Created on 01-18-2016 08:03 PM - edited 09-16-2022 02:58 AM
Hi all,
Last night I got many of the following Ambari critical alerts:
There are {x} stale alerts from {n} host(s): {components list}
where {x}, {n} and {components list} were not always the same. For example:
There are 20 stale alerts from 1 host(s): NameNode Web UI, Metrics Monitor Status, WebHCat Server Status, NameNode High Availability Health, HST Server Process, NameNode Last Checkpoint, Flume Agent Status, Oozie Server Status, ZooKeeper Failover Controller Process, HBase Master Process, ResourceManager Web UI, HDFS Upgrade Finalized State, Ambari Agent Disk Usage, NameNode Directory Status, DataNode Health Summary, Oozie Server Web UI, DRPC Server Process, NodeManager Health Summary, RegionServers Health Summary, HiveServer2 Process
After 6 minutes, Ambari sent an OK alerts:
All alerts have run within their time intervals.
These messages repeated over and over again (13 critical, then 13 OK in 5 hours). This is the first time I see so many alerts from our cluster in one single night and all the services are fine from Ambari this morning. No more alerts either.
Does anybody have any insight what might cause this?
Thank you very much in advance!
Xi Sanderson
Created 02-26-2016 01:22 PM
Hi all,
I opened a support ticket and got answer back regarding metastore alerts. It is a known bug in the Ambari release I have (2.1.2):
https://issues.apache.org/jira/browse/AMBARI-14424
The suggested solution is to change script:
/var/lib/ambari-server/resources/common-services/HIVE/0.12.0.2.0/package/alerts/alert_hive_metastore.py
search for 30 and replace with 120, then restart Ambari server.
Still yet to monitor how the changes work.
Thank for all the helps from you guys!
Xi
Created 02-25-2016 04:50 PM
definitely open a support ticket and use smartsense to collect logs. Take a look in your /var/log/hive for metastore specific logs and paste errors from there here. Maybe we can help.
Created 02-26-2016 01:22 PM
Hi all,
I opened a support ticket and got answer back regarding metastore alerts. It is a known bug in the Ambari release I have (2.1.2):
https://issues.apache.org/jira/browse/AMBARI-14424
The suggested solution is to change script:
/var/lib/ambari-server/resources/common-services/HIVE/0.12.0.2.0/package/alerts/alert_hive_metastore.py
search for 30 and replace with 120, then restart Ambari server.
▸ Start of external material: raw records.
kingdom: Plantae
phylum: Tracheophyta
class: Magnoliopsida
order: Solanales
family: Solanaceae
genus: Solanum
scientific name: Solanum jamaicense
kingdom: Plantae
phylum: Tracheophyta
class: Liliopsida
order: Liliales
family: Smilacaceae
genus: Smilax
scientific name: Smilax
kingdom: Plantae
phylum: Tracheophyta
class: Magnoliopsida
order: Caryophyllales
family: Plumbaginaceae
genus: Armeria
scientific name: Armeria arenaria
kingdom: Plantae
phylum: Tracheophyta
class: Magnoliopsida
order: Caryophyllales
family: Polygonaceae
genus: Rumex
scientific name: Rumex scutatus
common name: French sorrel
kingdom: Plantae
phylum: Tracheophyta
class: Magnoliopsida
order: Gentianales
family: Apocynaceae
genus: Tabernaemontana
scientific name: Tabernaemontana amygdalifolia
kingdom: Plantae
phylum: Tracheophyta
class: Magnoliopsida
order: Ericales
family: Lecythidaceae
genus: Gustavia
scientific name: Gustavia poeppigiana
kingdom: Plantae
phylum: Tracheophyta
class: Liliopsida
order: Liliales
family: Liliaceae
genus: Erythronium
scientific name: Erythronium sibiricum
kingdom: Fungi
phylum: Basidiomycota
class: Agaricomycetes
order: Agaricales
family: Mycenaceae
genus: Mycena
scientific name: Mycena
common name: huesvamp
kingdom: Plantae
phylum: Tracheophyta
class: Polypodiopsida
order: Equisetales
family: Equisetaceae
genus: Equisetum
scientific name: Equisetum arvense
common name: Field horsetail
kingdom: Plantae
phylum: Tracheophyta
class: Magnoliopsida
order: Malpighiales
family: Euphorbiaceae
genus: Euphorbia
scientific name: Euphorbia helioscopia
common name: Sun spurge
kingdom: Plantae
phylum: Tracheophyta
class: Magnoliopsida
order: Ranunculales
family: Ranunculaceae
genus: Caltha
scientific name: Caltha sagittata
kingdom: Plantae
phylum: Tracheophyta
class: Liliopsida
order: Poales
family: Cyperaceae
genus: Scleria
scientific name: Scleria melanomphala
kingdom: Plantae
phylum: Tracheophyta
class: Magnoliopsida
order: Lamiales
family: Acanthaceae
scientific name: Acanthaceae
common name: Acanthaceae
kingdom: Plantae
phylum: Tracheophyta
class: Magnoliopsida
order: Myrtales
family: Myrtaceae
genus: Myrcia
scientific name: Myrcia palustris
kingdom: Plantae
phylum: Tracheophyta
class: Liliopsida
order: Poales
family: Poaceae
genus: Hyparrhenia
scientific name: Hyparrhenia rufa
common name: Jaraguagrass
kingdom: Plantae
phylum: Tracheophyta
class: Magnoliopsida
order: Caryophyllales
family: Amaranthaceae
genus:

Still yet to monitor how the changes work.
Thank for all the helps from you guys!
Xi
Created 02-27-2016 04:18 PM
Thanks for sharing this useful information. How can I download the patch from jira and install it rather than running manually.
This is the first time am installing the ambari patch 😞
Created 02-27-2016 05:03 PM
Only apply patches if necessary and instructed by support. In case you don't have a support contract, here's Pivotal instructions to patch Ambari, we don't provide steps due to the reasons above. http://hawq.docs.pivotal.io/docs-hawq/topics/hdp-prerequisites.html
Needless to say its at your own risk.